------ RECORDS SHOWN
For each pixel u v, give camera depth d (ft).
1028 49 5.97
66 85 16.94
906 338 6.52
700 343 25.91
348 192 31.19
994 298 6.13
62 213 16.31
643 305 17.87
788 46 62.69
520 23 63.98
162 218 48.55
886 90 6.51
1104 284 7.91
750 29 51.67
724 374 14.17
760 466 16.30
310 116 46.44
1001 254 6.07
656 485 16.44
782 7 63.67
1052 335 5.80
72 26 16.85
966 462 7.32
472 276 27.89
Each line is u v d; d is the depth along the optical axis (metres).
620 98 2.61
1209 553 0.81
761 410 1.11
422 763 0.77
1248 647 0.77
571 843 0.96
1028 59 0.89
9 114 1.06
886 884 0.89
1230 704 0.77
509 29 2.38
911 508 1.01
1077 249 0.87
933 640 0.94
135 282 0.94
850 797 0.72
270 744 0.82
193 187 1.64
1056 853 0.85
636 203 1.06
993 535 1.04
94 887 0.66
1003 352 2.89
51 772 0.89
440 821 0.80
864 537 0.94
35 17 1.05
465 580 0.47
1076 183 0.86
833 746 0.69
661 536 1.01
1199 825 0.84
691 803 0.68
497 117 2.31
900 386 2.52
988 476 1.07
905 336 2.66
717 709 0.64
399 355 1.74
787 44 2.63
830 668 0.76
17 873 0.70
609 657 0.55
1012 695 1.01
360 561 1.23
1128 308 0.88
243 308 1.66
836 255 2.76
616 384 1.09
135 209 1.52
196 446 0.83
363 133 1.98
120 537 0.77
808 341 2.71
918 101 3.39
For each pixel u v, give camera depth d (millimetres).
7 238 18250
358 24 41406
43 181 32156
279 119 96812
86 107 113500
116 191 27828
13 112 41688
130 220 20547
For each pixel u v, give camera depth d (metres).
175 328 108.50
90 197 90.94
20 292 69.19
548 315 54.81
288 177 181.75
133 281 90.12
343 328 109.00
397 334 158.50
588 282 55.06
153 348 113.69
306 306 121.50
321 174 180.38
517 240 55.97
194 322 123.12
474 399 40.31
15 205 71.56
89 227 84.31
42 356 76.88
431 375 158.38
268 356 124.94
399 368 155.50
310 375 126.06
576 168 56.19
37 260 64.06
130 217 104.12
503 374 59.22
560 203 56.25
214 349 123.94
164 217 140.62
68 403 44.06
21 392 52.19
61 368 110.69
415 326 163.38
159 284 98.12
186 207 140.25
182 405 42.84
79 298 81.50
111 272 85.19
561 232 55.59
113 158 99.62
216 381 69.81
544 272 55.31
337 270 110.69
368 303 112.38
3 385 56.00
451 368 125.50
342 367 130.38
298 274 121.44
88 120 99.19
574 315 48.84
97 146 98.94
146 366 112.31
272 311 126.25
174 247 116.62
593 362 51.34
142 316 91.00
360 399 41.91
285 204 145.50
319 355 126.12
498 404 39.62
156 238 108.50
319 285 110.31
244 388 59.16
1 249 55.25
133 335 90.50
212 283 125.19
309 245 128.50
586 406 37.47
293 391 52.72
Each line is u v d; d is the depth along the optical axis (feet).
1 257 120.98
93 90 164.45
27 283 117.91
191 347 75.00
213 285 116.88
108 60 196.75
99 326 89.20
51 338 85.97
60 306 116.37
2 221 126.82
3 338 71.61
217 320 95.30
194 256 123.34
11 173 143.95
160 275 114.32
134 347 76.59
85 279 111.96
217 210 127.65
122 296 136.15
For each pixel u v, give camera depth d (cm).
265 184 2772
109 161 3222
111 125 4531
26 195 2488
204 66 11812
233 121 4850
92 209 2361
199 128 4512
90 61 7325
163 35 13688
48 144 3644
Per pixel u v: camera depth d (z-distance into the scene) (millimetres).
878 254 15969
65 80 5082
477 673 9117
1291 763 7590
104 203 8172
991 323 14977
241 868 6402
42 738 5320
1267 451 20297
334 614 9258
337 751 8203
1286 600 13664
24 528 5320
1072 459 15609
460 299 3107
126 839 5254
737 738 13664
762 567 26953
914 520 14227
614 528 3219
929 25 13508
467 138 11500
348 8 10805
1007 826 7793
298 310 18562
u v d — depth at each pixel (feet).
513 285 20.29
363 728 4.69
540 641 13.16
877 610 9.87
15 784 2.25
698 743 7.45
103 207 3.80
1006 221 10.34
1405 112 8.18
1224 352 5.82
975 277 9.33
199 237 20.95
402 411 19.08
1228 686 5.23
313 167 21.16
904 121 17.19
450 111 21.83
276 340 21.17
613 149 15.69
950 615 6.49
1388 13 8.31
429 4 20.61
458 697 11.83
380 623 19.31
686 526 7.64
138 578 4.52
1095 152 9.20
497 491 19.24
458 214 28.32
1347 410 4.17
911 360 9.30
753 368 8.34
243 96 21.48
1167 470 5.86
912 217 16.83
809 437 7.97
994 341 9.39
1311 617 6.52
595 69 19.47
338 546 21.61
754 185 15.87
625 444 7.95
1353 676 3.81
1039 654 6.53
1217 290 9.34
------------
TASK DESCRIPTION =
The whole listing above should be output again exactly.

FINISHED EXERCISE =
For each pixel u v, give camera depth d (ft).
1028 49 5.97
66 85 16.94
906 338 6.52
700 343 25.91
348 192 31.19
994 298 6.13
62 213 16.31
643 305 17.87
788 46 62.69
520 23 63.98
162 218 48.55
886 90 6.51
1104 284 7.91
750 29 51.67
724 374 14.17
760 466 16.30
310 116 46.44
1001 254 6.07
656 485 16.44
782 7 63.67
1052 335 5.80
72 26 16.85
966 462 7.32
472 276 27.89
Each line is u v d; d is the depth along the optical axis (metres).
620 98 2.61
1209 553 0.81
761 410 1.11
422 763 0.77
1248 647 0.77
571 843 0.96
1028 59 0.89
9 114 1.06
886 884 0.89
1230 704 0.77
509 29 2.38
911 508 1.01
1077 249 0.87
933 640 0.94
135 282 0.94
850 797 0.72
270 744 0.82
193 187 1.64
1056 853 0.85
636 203 1.06
993 535 1.04
94 887 0.66
1003 352 2.89
51 772 0.89
440 821 0.80
864 537 0.94
35 17 1.05
465 580 0.47
1076 183 0.86
833 746 0.69
661 536 1.01
1199 825 0.84
691 803 0.68
497 117 2.31
900 386 2.52
988 476 1.07
905 336 2.66
717 709 0.64
399 355 1.74
787 44 2.63
830 668 0.76
17 873 0.70
609 657 0.55
1012 695 1.01
360 561 1.23
1128 308 0.88
243 308 1.66
836 255 2.76
616 384 1.09
135 209 1.52
196 446 0.83
363 133 1.98
120 537 0.77
808 341 2.71
918 101 3.39
For each pixel u v, give camera depth d (millimetres).
7 238 18250
358 24 41406
43 181 32156
279 119 96812
86 107 113500
116 191 27828
13 112 41688
130 220 20547
For each pixel u v, give camera depth d (metres).
175 328 108.50
90 197 90.94
20 292 69.19
548 315 54.81
288 177 181.75
133 281 90.12
343 328 109.00
397 334 158.50
588 282 55.06
153 348 113.69
306 306 121.50
321 174 180.38
517 240 55.97
194 322 123.12
474 399 40.31
15 205 71.56
89 227 84.31
42 356 76.88
431 375 158.38
268 356 124.94
399 368 155.50
310 375 126.06
576 168 56.19
37 260 64.06
130 217 104.12
503 374 59.22
560 203 56.25
214 349 123.94
164 217 140.62
68 403 44.06
21 392 52.19
61 368 110.69
415 326 163.38
159 284 98.12
186 207 140.25
182 405 42.84
79 298 81.50
111 272 85.19
561 232 55.59
113 158 99.62
216 381 69.81
544 272 55.31
337 270 110.69
368 303 112.38
3 385 56.00
451 368 125.50
342 367 130.38
298 274 121.44
88 120 99.19
574 315 48.84
97 146 98.94
146 366 112.31
272 311 126.25
174 247 116.62
593 362 51.34
142 316 91.00
360 399 41.91
285 204 145.50
319 355 126.12
498 404 39.62
156 238 108.50
319 285 110.31
244 388 59.16
1 249 55.25
133 335 90.50
212 283 125.19
309 245 128.50
586 406 37.47
293 391 52.72
Each line is u v d; d is the depth along the optical axis (feet).
1 257 120.98
93 90 164.45
27 283 117.91
191 347 75.00
213 285 116.88
108 60 196.75
99 326 89.20
51 338 85.97
60 306 116.37
2 221 126.82
3 338 71.61
217 320 95.30
194 256 123.34
11 173 143.95
160 275 114.32
134 347 76.59
85 279 111.96
217 210 127.65
122 296 136.15
For each pixel u v, give camera depth d (cm).
265 184 2772
109 161 3222
111 125 4531
26 195 2488
204 66 11812
233 121 4850
92 209 2361
199 128 4512
90 61 7325
163 35 13688
48 144 3644
Per pixel u v: camera depth d (z-distance into the scene) (millimetres).
878 254 15969
65 80 5082
477 673 9117
1291 763 7590
104 203 8172
991 323 14977
241 868 6402
42 738 5320
1267 451 20297
334 614 9258
337 751 8203
1286 600 13664
24 528 5320
1072 459 15609
460 299 3107
126 839 5254
737 738 13664
762 567 26953
914 520 14227
614 528 3219
929 25 13508
467 138 11500
348 8 10805
1007 826 7793
298 310 18562
u v d — depth at each pixel (feet).
513 285 20.29
363 728 4.69
540 641 13.16
877 610 9.87
15 784 2.25
698 743 7.45
103 207 3.80
1006 221 10.34
1405 112 8.18
1224 352 5.82
975 277 9.33
199 237 20.95
402 411 19.08
1228 686 5.23
313 167 21.16
904 121 17.19
450 111 21.83
276 340 21.17
613 149 15.69
950 615 6.49
1388 13 8.31
429 4 20.61
458 697 11.83
380 623 19.31
686 526 7.64
138 578 4.52
1095 152 9.20
497 491 19.24
458 214 28.32
1347 410 4.17
911 360 9.30
753 368 8.34
243 96 21.48
1167 470 5.86
912 217 16.83
809 437 7.97
994 341 9.39
1311 617 6.52
595 69 19.47
338 546 21.61
754 185 15.87
625 444 7.95
1353 676 3.81
1039 654 6.53
1217 290 9.34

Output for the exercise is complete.